Items listed in a dataset
========================

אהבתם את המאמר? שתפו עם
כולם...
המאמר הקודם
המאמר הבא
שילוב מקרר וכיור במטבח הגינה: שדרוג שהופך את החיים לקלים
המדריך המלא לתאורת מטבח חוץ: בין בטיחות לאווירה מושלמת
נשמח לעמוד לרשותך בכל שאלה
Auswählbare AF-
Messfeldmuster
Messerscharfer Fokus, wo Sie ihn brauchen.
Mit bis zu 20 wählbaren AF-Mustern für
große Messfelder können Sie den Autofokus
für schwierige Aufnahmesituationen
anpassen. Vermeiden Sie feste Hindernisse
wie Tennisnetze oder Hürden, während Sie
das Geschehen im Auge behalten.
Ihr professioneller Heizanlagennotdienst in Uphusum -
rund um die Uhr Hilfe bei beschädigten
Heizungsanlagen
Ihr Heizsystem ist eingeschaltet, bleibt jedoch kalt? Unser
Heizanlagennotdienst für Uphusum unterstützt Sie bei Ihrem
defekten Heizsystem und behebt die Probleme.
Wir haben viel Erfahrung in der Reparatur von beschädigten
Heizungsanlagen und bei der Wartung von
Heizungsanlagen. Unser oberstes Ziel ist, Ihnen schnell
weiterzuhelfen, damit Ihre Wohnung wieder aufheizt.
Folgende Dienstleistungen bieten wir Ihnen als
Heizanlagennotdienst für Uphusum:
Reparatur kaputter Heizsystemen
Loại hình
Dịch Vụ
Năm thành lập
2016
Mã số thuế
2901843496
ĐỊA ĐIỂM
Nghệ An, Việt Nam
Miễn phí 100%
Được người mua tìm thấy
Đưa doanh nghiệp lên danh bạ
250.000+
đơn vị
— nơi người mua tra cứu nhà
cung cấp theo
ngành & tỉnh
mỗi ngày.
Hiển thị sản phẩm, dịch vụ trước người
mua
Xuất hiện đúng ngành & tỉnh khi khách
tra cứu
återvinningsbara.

========================

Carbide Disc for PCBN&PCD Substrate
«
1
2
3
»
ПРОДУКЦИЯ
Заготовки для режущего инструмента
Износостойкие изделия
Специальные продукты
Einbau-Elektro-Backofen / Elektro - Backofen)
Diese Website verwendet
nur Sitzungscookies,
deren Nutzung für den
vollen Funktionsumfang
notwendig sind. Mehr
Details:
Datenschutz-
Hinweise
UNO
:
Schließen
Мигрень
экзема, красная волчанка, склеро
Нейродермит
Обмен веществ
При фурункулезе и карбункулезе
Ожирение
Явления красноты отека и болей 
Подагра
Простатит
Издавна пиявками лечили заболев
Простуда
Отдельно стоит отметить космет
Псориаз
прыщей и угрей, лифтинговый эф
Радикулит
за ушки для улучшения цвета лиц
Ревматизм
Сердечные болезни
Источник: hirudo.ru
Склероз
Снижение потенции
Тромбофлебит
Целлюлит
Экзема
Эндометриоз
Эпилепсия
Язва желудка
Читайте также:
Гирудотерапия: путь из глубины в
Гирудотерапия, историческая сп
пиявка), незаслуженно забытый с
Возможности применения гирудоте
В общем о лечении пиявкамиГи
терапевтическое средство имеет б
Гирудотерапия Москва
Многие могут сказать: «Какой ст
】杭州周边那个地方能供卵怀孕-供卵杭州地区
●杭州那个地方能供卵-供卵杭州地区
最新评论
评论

========================

● Goal of the exercise
Write out exactly the lines that fall from the line with "Ihr Heizsystem ist" to the line with "återvinningsbara." in the records above, keeping both ends.

● Solution to the problem
Ihr Heizsystem ist eingeschaltet, bleibt jedoch kalt? Unser
Heizanlagennotdienst für Uphusum unterstützt Sie bei Ihrem
defekten Heizsystem und behebt die Probleme.
Wir haben viel Erfahrung in der Reparatur von beschädigten
Heizungsanlagen und bei der Wartung von
Heizungsanlagen. Unser oberstes Ziel ist, Ihnen schnell
weiterzuhelfen, damit Ihre Wohnung wieder aufheizt.
Folgende Dienstleistungen bieten wir Ihnen als
Heizanlagennotdienst für Uphusum:
Reparatur kaputter Heizsystemen
Loại hình
Dịch Vụ
Năm thành lập
2016
Mã số thuế
2901843496
ĐỊA ĐIỂM
Nghệ An, Việt Nam
Miễn phí 100%
Được người mua tìm thấy
Đưa doanh nghiệp lên danh bạ
250.000+
đơn vị
— nơi người mua tra cứu nhà
cung cấp theo
ngành & tỉnh
mỗi ngày.
Hiển thị sản phẩm, dịch vụ trước người
mua
Xuất hiện đúng ngành & tỉnh khi khách
tra cứu
återvinningsbara.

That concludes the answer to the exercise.